Props to Fu Jitsu for also winning the coveted “Best Comic Book Series Sharing a Name With a Popular Scanner” award!
Few things in comic fandom irritate me the way literally any negative sentiment toward Dark Nights: Metal gets under my skin. Nonetheless, the divide between love and hate for this comic is vast, with plenty of DC Universe fans finding only chaos and confusion where I’ve found egregiously delightful fantasy.
In some ways, I get it. It only takes one glimpse at my “Road to Metal” recommended reads to get a sense that there’s a lot of DCU history and reference points that go into making this manic cosmic trip any shade of lucid. Still, when that connective tissue becomes clear, Metal is simply one of my favorite comic book events of all time. Most importantly main event creators Scott Snyder and Greg Capullo remembered the crucial ingredient for cosmic insanity: heapings of unashamed fun.

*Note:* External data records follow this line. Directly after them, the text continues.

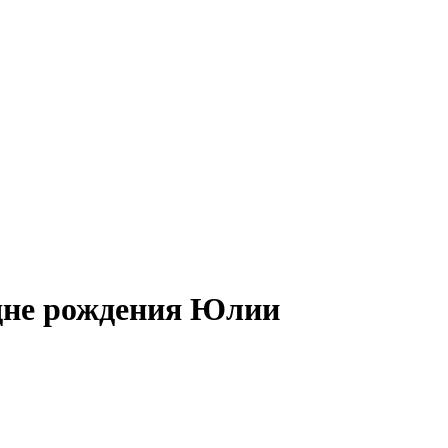
 дне рождения Юлии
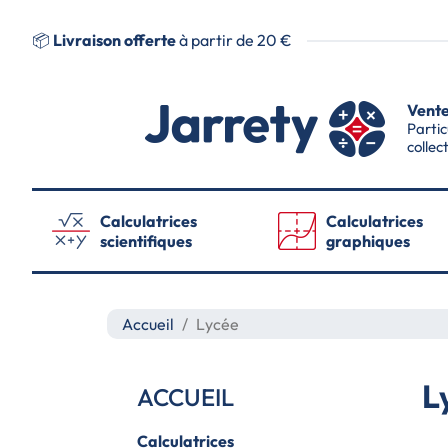
📦
Livraison offerte
à partir de 20 €
Vente
Partic
collec
Calculatrices
Calculatrices
scientifiques
graphiques
Accueil
Lycée
L
ACCUEIL
Calculatrices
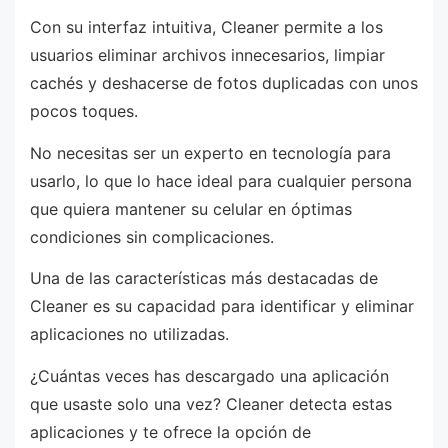
Con su interfaz intuitiva, Cleaner permite a los
usuarios eliminar archivos innecesarios, limpiar
cachés y deshacerse de fotos duplicadas con unos
pocos toques.
No necesitas ser un experto en tecnología para
usarlo, lo que lo hace ideal para cualquier persona
que quiera mantener su celular en óptimas
condiciones sin complicaciones.
Una de las características más destacadas de
Cleaner es su capacidad para identificar y eliminar
aplicaciones no utilizadas.
¿Cuántas veces has descargado una aplicación
que usaste solo una vez? Cleaner detecta estas
aplicaciones y te ofrece la opción de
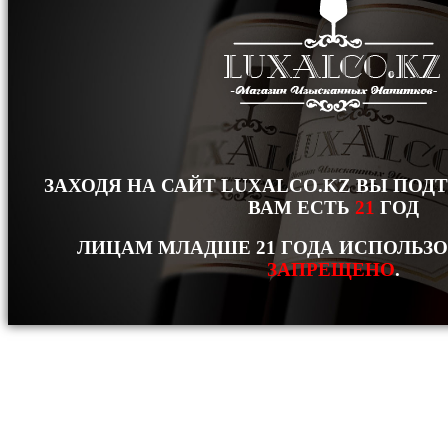
ЗАХОДЯ НА САЙТ LUXALCO.KZ ВЫ ПОД
ВАМ ЕСТЬ
21
ГОД
ЛИЦАМ МЛАДШЕ 21 ГОДА ИСПОЛЬЗ
ЗАПРЕЩЕНО
.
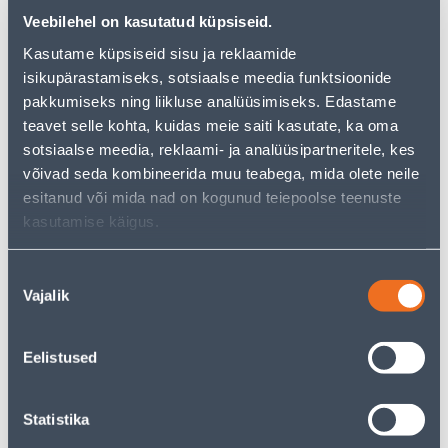
But your shopping pleasure doesn't have to end here -
Veebilehel on kasutatud küpsiseid.
you can continue your research by returning
to the
homepage
or use our powerful search function to
Kasutame küpsiseid sisu ja reklaamide
discover even more great options. Happy shopping!
isikupärastamiseks, sotsiaalse meedia funktsioonide
pakkumiseks ning liikluse analüüsimiseks. Edastame
teavet selle kohta, kuidas meie saiti kasutate, ka oma
• Käsiauruti on võimsusega 1200 W, kasuusvalmis 35
sotsiaalse meedia, reklaami- ja analüüsipartneritele, kes
sekundiga.
võivad seda kombineerida muu teabega, mida olete neile
• Auru hulk 20 g/min. Eemaldatav veemahuti 0,26 liitrit.
esitanud või mida nad on kogunud teiepoolse teenuste
• Eemaldab tekstiilist kortsud ning värskendab rõivaid
kasutamise käigus.
kiirelt, eemaldades tolmu, lõhnad ja bakterid.
• 14-päevane tagastusõigus.
Nõusoleku
Vajalik
valik
Delivery is not possible
Eelistused
Description
Statistika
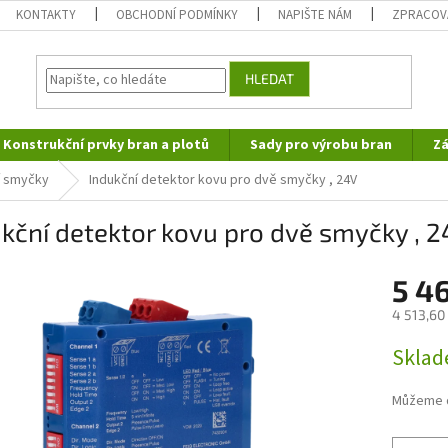
KONTAKTY
OBCHODNÍ PODMÍNKY
NAPIŠTE NÁM
ZPRACOV
HLEDAT
Konstrukční prvky bran a plotů
Sady pro výrobu bran
Zá
í smyčky
Indukční detektor kovu pro dvě smyčky , 24V
kční detektor kovu pro dvě smyčky , 
5 4
4 513,60
Měrná
Sklad
cena:
Můžeme d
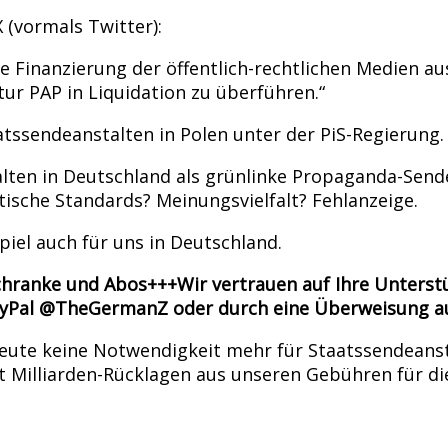
 (vormals Twitter):
e Finanzierung der öffentlich-rechtlichen Medien a
ur PAP in Liquidation zu überführen.“
taatssendeanstalten in Polen unter der PiS-Regierung
talten in Deutschland als grünlinke Propaganda-Sen
ische Standards? Meinungsvielfalt? Fehlanzeige.
spiel auch für uns in Deutschland.
chranke und Abos+++Wir vertrauen auf Ihre Unterstü
yPal @TheGermanZ oder durch eine Überweisung au
heute keine Notwendigkeit mehr für Staatssendeans
 Milliarden-Rücklagen aus unseren Gebühren für di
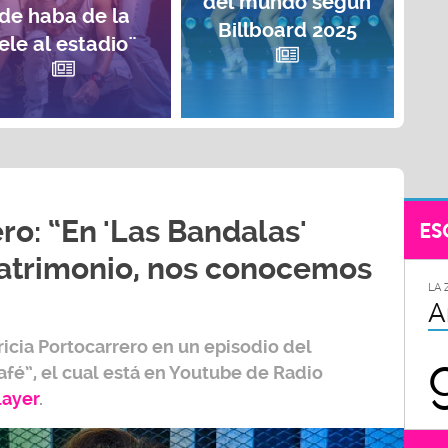
del mundo según
de haba de la
Billboard 2025
ele al estadio¨
ro: “En 'Las Bandalas'
ES
trimonio, nos conocemos
LA 
A
ricia Portocarrero
en un episodio del
afé”,
el cual está en Youtube de
Radio
layer
.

Despite a general affinity for DC Rebirth, and a lifetime of love for Marvel Comics, my favorite shared universe of the past two years is the Dark Horse Comics’ series Black Hammer, written by all-purpose auteur Jeff Lemire.
The original 12 issue series was one of my favorites of 2017, and the universe continued this year across a variety of expansion titles like Doctor Star & The Kingdom of Lost Tomorrows, Black Hammer: The Quantum Age, and Black Hammer: Age of Doom. (Not to mention that technically the last issue of the 4 part mini Sherlock Frankenstein and the Legion of Evil also came out in 2018, alongside the Cthu-Louise one-shot I got from my LCS last week!)
I’ve heaped plenty of superlatives on Mister Miracle since issue #1 was released in late 2017, but the most telling might be my ranking of the series inside my 40 favorite comics of all time. The twelve issue series was worth every accolade, as Tom King and Mitch Gerads crafted an instantly iconic story about parenthood, New Gods, and the uncertainty of existence.
The absence of Mister Miracle from any year-end lists defies credulity, insinuating that the back half of the series perhaps dipped in quality from the launch. Although Mister Miracle has me questioning what truth is, I can say with all the certainty of a God-fearing Descartes that this notion is far from true. The second half of Mister Miracle features gorgeous romance, captures all the highs and lows of new parenthood, and showcases Darkseid’s casual enjoyment of veggie trays.
Comics like this just don’t come around every year, but when they do it’s a welcome reminder why I dive into shared superhero comics so frequently. There’s drivel, and there’s muddled trash, but Highfather’s Beard, when the medium is crafted like Mister Miracle it’s the greatest show on earth.